On se battra pour le capital humain

A l’instar de la mobilité caractérisant aujourd’hui les capitaux matériel et financier, la formation des hommes, décideurs, cadres et chercheurs, s’inscrit à son tour de plus en plus rapidement dans une logique analogue. Attirer du potentiel intellectuel ou lutter contre l’émigration des jeunes qualifiés devient ainsi une nécessité économique pour nombre de régions dans le monde d’aujourd’hui.

Tout dans les écoles

A long terme les gagnants de cette nouvelle compétition discrète, voire masquée, seront les pays disposant d’institutions d’enseignement répondant au standard international. Elles vantent le nombre, l’effectif de leurs étudiants, les formations dispensées, leurs campus pour étudiants, en offrant des diplômes mondialement reconnus et en utilisant, quelle que soit la région, l’anglais qui s’est imposé comme langue des affaires, de la recherche et de la technologie. Actuellement, les USA demeurent encore le leader incontesté en occupant les 50 premières places dans le palmarès des universités dans le monde, nonobstant les évènements de septembre 2001 à New York.
Une baisse de 8% du flux d’étudiants suite aux restrictions faites aux étrangers avait été enregistrée au cours de la dernière période. Récemment les Américains ont réalisé l’importance également financière de la niche étudiants étrangers, estimée à quelque 14 milliards de dollars. Ils ont fait le choix de consolider la place de l’université Américaine sur le marché de la formation.
L’enseignement supérieur tend à structurer une sorte de monde multipolaire. Selon le dernier rapport du Conseil américain de l’Education, ce sont près de 2,5 millions d’étudiants étrangers que certaines universités cherchent à attirer.
La part revenant aux universités américaines serait passée du quart au cinquième à la fin de l’année 2004. Pour se rendre compte de l’intensité de la concurrence interuniversitaire, rappelons le fameux classement du London’s Time Higher Education et la controversée liste du Shanghai Jiatong.
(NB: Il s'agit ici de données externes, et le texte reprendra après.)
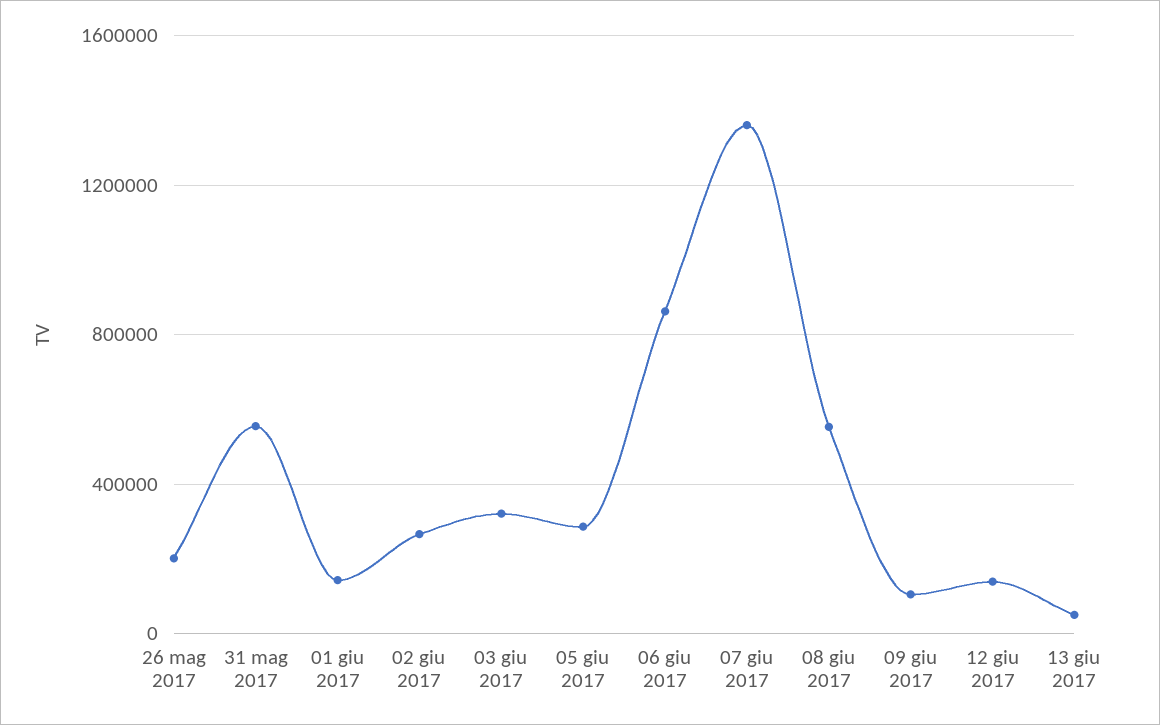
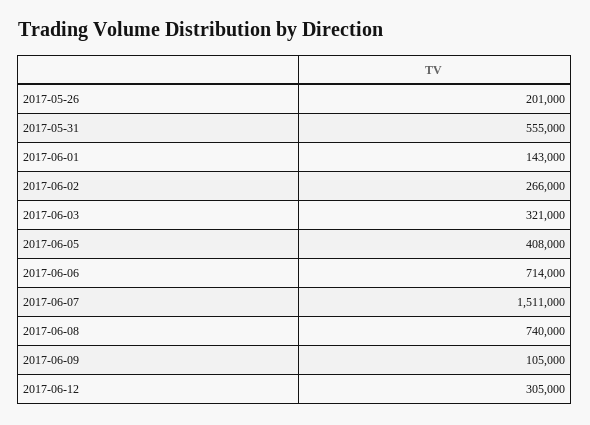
05 giu 2017: 300000 -> 408000
06 giu 2017: 850000 -> 714000
07 giu 2017: 1350000 -> 1511000
08 giu 2017: 550000 -> 740000
12 giu 2017: 150000 -> 305000
13 giu 2017: 50000 -> none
Ces travaux ont révélé que parmi les dix premières universités du monde, 8 étaient américaines et 2 basées en Angleterre. Mais l’élément nouveau est que sur les 200 universités classées en 2007 et intéressant quelque trente pays, celles de Pékin, de Singapour et de Tokyo figurent au nombre des 20 premières.
La tendance est de plus en plus à des formations et à l’implantation de structures en international. C’est le cas par exemple de treize écoles supérieures privées indiennes ayant établi des liens avec des universités étrangères.
La moitié des institutions d’enseignement supérieur du Royaume-Uni sont présentes en Chine notamment. L’Ensead (Paris) est actif à Singapour et à Tsinghua (Chine). Les universités du Massachusetts (USA), l’université de Chicago ou celle de Cornell ne manquent pas à l’appel sur le campus de Singapour. Avoir une présence à l’extérieur est devenue une nécessité.
Les grands pays exportateurs d’étudiants étrangers comme les pays asiatiques sont devenus d’importants investisseurs en éducation chez eux pour limiter la fuite des cerveaux.
Ainsi, la Chine projette de porter prochainement la dotation consacrée à l’enseignement supérieur de 0,5% à 4% du PNB! La Malaisie pourrait devenir une sorte de plaque tournante universitaire internationale, un ‘hub’ accueillant actuellement près de cent mille étudiants étrangers, et le double dans quelques années! Dans la plupart des pays asiatiques les enseignements dans le supérieur sont de plus en plus dispensés en langue anglaise, favorisant en particulier les universités des USA et celles de la Grande-Bretagne. Dans le même ordre d’idées, en vue d’exercer une attraction sur les professeurs qui font la réputation des établissements, les écoles supérieures de Singapour par exemple versent des salaires du même niveau qu’aux USA, soit quelque 180.000 dollars par an (1,5 million de DH!)
En attendant, l’Afrique, le Proche-Orient donnent encore l’impression de ne pas être concernés par ce mouvement de fonds mondial.